By Sarah Kahl
As economists predicted, on June 13, the Federal Reserve raised its benchmark interest rate, the federal funds rate, to 2 percent. Chances are good we will see additional increases this year.
These rate hikes typically correspond to an increase in short-term Treasury yields. The Fed has signaled optimism about the state of the economy, so we’re also likely to see increases in interest rates for longer-term lending.
Why should estate planners care about higher interest rates? Because these short-term and long-term rate increases mean that the interest rates published by the Internal Revenue Service will also rise. Those published rates are a significant factor in the success of many estate planning techniques.
Around the 20th of each month, the IRS publishes the Applicable Federal Rate. There are short-term, mid-term, and long-term AFRs, each tracking different yields on outstanding marketable obligations of the United States for different terms. The publication also includes a rate known as the Section 7520 Rate, which is 120 percent of the mid-term AFR, rounded to the closest 0.2 percent.
Estate planners have to pay attention to the AFR and the Section 7520 Rate because many restrictions on wealth-shifting are based on these rates. For example, if a client lends money to a child without charging interest at AFR, then interest will be imputed, and there can be gift and income tax consequences. The good news when interest rates are low is that the interest the child must be charged is minimal.
When interest rates are on the way up, it’s a good idea to lock in today’s interest rates on family loans. The way to lock in today’s rate is to use a term loan, which is payable as of a set date, rather than a demand loan, which is payable whenever the lender requests. If you have older family loans outstanding, it may make sense to refinance them before interest rates rise any further. When refinancing, it’s also a good idea to consider the commercial reasonableness of the exchange in notes and consider offering the lender something in exchange for the lower rate, such as a principal payment or additional security.
Interest rates also have an impact on the value of annuities and income interests for gift tax purposes in estate planning transactions. When the Section 7520 Rate goes up, the value of an income interest also goes up, but the value of an annuity goes down. Therefore, the value of an income interest is likely to be higher in the near future and the value of an annuity is likely to be lower.
There are two common estate planning techniques that illustrate this point. The first is a grantor retained annuity trust known as GRAT, which works better when interest rates are low. The second is a qualified personal residence trust known as QPRT, which works better when interest rates are high.
A GRAT is a gifting technique that involves the transfer of property to a trust. The grantor of the trust retains an annuity payment for a certain term of years, and, after the end of the term, the balance in the trust belongs to the gift recipient. The value of the gift is equal to the value of the property transferred, reduced by the value of the grantor’s retained annuity. Typically, the GRAT is structured so that the value of the annuity is almost as high as the value of the property transferred, so that the gift is nominal. When interest rates are lower, the value of the annuity is higher. Therefore, a smaller annuity is necessary to generate a nominal gift, and more property can be transferred to the gift recipient when interest rates are low.

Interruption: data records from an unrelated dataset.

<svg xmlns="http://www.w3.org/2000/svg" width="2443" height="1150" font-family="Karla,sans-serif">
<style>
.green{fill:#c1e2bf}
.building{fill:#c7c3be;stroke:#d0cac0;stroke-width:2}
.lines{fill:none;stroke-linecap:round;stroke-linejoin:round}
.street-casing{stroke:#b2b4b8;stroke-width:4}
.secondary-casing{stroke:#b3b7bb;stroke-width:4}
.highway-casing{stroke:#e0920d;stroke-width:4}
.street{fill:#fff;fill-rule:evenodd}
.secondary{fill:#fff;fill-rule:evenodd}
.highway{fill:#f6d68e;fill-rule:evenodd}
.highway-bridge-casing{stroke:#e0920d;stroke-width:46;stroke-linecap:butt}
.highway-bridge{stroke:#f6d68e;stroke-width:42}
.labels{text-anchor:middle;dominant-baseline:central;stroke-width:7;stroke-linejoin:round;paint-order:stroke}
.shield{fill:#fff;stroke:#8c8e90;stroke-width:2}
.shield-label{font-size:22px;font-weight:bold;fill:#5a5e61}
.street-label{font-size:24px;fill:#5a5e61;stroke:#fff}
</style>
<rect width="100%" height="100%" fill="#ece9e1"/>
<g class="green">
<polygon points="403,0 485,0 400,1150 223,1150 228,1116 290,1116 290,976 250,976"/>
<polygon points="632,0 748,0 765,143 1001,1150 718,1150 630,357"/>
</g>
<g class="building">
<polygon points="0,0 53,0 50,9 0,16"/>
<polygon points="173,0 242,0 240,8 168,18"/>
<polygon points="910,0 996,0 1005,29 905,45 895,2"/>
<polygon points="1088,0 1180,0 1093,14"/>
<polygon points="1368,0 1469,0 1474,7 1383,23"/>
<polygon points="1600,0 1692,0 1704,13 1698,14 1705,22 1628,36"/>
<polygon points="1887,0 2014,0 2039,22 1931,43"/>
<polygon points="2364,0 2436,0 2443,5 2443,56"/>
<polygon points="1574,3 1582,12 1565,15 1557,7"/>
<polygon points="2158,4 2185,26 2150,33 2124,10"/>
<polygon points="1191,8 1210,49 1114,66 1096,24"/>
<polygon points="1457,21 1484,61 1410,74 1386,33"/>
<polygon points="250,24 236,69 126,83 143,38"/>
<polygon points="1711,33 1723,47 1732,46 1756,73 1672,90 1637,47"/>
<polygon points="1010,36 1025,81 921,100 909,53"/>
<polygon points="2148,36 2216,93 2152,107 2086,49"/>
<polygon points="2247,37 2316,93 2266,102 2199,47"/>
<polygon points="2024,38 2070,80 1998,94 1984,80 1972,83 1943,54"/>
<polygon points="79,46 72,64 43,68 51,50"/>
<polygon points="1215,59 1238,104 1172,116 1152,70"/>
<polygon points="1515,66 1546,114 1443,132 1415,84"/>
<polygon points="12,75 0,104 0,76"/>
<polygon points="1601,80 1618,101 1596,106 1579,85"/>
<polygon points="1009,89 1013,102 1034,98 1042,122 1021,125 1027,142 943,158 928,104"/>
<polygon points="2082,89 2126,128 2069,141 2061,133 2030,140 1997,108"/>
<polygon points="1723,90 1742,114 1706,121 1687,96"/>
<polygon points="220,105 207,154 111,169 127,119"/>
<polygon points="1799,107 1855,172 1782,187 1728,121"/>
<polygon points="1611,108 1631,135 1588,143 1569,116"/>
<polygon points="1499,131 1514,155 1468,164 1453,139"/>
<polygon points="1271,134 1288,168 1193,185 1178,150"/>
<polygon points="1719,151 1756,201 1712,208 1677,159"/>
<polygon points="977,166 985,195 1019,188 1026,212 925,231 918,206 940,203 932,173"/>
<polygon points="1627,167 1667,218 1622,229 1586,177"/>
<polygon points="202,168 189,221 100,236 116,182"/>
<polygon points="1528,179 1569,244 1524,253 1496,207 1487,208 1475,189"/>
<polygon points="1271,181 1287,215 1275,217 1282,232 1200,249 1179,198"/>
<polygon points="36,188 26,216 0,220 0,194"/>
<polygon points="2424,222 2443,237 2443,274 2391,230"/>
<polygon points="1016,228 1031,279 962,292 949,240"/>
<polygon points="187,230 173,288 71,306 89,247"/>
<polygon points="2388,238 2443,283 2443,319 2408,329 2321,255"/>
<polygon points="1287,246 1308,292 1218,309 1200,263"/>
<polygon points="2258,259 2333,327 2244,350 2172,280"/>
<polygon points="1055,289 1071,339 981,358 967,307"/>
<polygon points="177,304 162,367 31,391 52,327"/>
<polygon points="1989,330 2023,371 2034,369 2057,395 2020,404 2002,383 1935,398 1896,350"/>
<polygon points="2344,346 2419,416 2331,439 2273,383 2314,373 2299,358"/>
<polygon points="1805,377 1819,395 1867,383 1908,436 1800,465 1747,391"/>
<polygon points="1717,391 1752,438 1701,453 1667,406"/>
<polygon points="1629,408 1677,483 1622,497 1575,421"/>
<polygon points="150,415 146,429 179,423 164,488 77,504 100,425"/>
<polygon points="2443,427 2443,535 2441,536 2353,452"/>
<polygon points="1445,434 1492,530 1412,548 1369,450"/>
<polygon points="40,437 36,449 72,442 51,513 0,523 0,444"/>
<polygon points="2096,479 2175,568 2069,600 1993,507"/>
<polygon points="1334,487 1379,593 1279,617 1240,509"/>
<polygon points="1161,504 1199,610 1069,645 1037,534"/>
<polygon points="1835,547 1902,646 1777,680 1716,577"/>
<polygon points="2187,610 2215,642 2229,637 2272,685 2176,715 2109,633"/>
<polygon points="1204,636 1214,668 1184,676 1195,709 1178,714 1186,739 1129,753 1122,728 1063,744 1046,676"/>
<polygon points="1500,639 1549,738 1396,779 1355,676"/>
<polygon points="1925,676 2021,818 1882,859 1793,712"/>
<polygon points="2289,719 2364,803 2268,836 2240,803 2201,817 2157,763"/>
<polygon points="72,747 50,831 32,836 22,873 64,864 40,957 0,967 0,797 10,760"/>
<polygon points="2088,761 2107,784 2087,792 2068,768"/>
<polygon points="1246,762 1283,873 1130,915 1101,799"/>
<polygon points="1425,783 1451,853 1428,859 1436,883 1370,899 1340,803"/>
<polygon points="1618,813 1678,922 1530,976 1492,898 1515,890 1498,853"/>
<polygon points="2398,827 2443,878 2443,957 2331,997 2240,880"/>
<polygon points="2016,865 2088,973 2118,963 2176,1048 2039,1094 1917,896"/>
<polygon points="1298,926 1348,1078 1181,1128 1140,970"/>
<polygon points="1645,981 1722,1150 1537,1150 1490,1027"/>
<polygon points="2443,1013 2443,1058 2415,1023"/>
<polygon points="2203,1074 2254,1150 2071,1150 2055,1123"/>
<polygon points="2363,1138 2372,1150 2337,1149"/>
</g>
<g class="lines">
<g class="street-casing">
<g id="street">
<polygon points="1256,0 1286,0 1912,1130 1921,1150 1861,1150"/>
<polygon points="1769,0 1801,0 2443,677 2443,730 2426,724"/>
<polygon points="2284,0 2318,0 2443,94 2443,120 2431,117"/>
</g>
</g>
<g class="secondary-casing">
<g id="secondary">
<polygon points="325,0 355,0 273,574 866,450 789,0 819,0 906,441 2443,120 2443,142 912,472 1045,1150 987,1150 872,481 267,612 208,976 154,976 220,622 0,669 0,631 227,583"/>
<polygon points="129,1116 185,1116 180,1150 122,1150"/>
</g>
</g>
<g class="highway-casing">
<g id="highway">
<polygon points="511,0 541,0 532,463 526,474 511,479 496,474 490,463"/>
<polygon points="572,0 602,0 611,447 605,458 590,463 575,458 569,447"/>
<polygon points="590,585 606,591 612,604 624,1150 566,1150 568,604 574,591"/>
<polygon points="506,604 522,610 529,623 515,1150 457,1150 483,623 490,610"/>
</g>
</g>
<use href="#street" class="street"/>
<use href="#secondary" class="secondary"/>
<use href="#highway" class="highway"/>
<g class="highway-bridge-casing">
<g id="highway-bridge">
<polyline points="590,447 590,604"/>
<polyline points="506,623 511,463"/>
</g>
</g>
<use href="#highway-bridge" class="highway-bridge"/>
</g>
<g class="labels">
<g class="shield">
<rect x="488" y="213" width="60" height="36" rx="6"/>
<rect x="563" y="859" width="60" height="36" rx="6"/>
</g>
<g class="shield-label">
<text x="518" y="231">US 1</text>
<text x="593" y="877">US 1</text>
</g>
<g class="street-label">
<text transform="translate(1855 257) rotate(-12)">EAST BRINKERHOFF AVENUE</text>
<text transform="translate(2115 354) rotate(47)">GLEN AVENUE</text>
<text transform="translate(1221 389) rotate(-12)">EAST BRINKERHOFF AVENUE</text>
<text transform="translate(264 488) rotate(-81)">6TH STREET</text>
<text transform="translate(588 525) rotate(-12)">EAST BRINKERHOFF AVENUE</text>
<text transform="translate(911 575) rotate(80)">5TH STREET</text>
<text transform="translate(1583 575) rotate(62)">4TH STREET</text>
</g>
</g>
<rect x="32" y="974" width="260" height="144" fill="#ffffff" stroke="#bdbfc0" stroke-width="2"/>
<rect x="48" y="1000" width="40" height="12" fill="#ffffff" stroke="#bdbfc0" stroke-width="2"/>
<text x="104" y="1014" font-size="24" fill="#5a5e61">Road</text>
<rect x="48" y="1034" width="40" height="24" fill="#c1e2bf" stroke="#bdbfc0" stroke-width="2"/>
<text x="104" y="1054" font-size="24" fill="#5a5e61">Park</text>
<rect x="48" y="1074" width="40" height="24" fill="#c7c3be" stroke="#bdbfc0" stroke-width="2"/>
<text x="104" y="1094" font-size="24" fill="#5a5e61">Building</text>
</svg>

In contrast, a QPRT is also a gifting technique where, instead of a retained annuity, there is a retained income interest. In a QPRT, the grantor transfers a residence but retains the right to live in the residence for a specified term of years. Sometimes the property also reverts to the grantor’s estate if the grantor dies during that term. At the end of the term, the residence belongs to the gift recipients. When the Section 7520 Rate is higher, the value of the retained use, which is the equivalent of an income interest, is also higher. Therefore, the gift portion of the transfer will be lower when interest rates are high.
As interest rates rise, think about locking in interest rates for existing family loans, and set up GRATs sooner rather than later. And take a fresh look at QPRTs, which will be more attractive as rates rise.